<<<<
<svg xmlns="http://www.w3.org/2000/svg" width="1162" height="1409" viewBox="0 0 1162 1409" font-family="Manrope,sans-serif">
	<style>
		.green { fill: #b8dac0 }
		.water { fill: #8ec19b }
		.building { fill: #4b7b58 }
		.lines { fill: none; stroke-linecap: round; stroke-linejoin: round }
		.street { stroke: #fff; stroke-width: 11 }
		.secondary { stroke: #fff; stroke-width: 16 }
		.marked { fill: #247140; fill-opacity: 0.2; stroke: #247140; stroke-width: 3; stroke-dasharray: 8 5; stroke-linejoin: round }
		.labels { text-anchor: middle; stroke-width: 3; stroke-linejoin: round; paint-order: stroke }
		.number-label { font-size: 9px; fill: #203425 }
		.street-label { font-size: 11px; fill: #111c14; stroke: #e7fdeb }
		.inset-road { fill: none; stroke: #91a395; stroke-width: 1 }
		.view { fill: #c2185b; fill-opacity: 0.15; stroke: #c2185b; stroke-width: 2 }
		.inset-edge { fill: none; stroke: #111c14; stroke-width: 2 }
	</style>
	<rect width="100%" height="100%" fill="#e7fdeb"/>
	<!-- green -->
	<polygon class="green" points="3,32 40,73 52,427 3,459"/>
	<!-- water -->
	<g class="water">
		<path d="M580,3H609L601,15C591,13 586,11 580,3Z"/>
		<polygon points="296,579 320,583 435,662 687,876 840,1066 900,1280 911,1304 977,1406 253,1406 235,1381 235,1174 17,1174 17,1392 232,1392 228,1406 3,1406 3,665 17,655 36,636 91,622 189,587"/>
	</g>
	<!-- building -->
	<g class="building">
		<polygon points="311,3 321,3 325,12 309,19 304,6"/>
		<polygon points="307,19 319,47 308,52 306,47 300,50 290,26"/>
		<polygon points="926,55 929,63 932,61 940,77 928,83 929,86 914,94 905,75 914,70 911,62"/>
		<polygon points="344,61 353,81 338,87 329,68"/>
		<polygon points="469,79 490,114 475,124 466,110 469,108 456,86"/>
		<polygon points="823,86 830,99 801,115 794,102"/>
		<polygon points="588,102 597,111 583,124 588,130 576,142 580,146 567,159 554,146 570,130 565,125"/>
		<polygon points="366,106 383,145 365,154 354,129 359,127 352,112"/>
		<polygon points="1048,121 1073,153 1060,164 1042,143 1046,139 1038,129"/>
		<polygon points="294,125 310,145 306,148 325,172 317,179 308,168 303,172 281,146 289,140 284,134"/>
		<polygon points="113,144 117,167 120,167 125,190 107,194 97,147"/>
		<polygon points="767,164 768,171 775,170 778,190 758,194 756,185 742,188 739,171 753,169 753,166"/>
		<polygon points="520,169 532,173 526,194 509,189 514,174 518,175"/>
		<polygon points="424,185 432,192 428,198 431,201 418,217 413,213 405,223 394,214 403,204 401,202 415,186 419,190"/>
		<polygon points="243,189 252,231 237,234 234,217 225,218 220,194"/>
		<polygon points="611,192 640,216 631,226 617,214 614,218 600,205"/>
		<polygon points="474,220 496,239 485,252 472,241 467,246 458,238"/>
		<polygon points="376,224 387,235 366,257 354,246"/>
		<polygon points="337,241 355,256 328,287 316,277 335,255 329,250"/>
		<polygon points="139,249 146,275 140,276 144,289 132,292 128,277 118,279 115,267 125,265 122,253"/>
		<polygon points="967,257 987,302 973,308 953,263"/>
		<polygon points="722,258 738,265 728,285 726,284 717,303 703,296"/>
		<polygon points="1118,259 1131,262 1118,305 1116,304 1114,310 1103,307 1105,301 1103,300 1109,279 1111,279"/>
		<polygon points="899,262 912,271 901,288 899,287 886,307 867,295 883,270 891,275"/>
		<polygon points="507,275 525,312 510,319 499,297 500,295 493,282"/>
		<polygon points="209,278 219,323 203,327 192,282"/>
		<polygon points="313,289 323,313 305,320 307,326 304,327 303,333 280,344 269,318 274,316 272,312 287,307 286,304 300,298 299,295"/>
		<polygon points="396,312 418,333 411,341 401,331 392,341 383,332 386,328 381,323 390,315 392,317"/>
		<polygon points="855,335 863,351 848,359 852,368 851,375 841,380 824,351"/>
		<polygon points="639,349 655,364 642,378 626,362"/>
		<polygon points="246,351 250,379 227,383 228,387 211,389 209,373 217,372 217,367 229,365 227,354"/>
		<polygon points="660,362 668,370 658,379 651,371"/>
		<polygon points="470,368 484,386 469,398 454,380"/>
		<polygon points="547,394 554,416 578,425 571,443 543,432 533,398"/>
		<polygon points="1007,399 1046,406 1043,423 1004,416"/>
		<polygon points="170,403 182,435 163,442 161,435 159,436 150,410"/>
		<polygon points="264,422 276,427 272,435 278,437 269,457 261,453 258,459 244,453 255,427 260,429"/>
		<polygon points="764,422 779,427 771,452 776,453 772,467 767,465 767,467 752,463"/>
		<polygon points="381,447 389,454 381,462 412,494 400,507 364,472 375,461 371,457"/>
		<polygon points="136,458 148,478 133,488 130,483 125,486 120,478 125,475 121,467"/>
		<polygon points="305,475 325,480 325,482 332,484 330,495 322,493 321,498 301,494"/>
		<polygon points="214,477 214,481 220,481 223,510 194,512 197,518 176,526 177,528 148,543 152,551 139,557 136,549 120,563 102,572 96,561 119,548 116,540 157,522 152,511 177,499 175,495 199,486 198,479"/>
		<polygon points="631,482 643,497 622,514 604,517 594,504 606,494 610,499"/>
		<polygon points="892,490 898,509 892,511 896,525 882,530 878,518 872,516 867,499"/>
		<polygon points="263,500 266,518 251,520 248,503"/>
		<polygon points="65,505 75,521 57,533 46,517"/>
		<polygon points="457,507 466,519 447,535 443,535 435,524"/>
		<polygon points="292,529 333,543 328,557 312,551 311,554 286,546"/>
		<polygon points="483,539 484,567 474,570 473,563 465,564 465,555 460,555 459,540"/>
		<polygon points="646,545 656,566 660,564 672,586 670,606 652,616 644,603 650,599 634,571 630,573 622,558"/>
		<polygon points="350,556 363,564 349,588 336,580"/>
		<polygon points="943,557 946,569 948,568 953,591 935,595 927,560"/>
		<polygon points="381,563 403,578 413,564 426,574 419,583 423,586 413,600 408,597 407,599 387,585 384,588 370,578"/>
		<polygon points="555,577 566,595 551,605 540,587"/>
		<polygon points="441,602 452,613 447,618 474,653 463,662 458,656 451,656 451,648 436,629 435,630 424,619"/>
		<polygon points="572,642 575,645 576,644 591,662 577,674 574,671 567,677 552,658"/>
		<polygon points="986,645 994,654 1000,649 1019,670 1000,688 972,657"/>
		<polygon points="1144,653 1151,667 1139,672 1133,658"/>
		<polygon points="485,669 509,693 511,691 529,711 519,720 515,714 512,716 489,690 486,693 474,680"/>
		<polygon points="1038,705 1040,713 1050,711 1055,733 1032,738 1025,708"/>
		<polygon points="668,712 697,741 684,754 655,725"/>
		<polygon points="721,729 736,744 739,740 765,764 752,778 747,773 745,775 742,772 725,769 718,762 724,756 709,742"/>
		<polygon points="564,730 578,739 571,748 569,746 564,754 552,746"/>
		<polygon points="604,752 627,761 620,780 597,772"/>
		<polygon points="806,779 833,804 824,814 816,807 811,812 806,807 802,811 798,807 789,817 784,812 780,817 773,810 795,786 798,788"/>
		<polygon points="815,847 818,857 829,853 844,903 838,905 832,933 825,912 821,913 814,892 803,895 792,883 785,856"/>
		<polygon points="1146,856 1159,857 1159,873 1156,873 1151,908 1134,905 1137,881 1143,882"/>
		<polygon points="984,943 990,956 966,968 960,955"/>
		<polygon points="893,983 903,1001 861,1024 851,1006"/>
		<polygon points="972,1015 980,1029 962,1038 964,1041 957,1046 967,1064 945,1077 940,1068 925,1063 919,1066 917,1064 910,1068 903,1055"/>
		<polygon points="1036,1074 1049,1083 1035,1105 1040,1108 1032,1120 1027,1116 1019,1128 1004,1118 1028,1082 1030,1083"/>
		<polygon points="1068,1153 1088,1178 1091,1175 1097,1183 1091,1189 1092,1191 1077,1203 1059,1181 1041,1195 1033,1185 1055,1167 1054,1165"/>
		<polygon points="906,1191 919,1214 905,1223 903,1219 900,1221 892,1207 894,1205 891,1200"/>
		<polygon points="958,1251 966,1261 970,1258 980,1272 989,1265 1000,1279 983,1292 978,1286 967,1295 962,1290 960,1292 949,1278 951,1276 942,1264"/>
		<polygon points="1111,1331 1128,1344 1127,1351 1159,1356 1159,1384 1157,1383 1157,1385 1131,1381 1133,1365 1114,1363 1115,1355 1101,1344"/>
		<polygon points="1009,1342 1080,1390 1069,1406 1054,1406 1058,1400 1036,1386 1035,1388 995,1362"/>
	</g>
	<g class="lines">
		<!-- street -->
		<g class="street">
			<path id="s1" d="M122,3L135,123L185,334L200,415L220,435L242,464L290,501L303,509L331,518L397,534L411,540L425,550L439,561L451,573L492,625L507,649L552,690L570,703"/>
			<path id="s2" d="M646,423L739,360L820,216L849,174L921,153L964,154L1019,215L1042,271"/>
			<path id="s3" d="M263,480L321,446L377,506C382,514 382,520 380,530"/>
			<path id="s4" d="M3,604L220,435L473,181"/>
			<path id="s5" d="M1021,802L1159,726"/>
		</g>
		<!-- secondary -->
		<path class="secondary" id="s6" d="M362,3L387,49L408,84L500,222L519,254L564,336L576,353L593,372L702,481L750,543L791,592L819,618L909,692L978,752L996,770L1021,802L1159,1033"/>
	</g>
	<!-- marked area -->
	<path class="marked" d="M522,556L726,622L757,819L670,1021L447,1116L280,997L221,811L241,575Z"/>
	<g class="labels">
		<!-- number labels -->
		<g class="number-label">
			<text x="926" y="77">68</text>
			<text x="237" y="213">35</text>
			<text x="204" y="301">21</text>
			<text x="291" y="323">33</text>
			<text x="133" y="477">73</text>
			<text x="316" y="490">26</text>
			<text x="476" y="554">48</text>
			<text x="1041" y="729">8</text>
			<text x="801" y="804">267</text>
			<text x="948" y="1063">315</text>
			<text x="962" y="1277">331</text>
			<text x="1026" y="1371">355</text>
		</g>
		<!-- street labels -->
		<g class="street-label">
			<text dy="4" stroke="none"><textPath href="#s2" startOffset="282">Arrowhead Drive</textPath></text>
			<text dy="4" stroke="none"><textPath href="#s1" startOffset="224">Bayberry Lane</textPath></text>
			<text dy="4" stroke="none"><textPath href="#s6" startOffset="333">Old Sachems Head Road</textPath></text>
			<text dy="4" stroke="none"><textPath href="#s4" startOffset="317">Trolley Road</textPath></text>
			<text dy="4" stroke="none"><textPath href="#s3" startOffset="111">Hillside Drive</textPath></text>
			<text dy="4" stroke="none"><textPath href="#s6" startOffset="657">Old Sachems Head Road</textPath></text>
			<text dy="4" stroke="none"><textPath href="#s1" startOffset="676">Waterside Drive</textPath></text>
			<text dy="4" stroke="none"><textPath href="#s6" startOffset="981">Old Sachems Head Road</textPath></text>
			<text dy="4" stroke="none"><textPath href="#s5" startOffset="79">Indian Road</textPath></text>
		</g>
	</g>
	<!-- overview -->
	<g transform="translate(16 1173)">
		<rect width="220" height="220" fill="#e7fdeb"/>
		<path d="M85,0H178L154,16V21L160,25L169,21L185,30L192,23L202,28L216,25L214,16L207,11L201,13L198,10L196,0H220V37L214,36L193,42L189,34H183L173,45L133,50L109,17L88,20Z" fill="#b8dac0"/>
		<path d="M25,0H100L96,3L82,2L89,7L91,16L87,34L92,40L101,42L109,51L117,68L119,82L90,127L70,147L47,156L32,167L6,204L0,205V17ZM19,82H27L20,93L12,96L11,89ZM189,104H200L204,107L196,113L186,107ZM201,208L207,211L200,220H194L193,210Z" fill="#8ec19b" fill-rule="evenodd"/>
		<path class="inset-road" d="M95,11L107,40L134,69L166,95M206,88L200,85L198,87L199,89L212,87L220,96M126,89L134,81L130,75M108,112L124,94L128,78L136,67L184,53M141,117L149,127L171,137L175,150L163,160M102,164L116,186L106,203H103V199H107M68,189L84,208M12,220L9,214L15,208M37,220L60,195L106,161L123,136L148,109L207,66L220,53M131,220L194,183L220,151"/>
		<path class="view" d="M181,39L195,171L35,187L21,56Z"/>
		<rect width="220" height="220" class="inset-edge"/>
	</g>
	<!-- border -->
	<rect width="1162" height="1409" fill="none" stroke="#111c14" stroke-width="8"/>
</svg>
>>>>
YOUR INSTRUCTIONS
A line belongs in the answer if it contains the word "lines"; copy every such line from the data above.

ANSWER BELOW
		.lines { fill: none; stroke-linecap: round; stroke-linejoin: round }
	<g class="lines">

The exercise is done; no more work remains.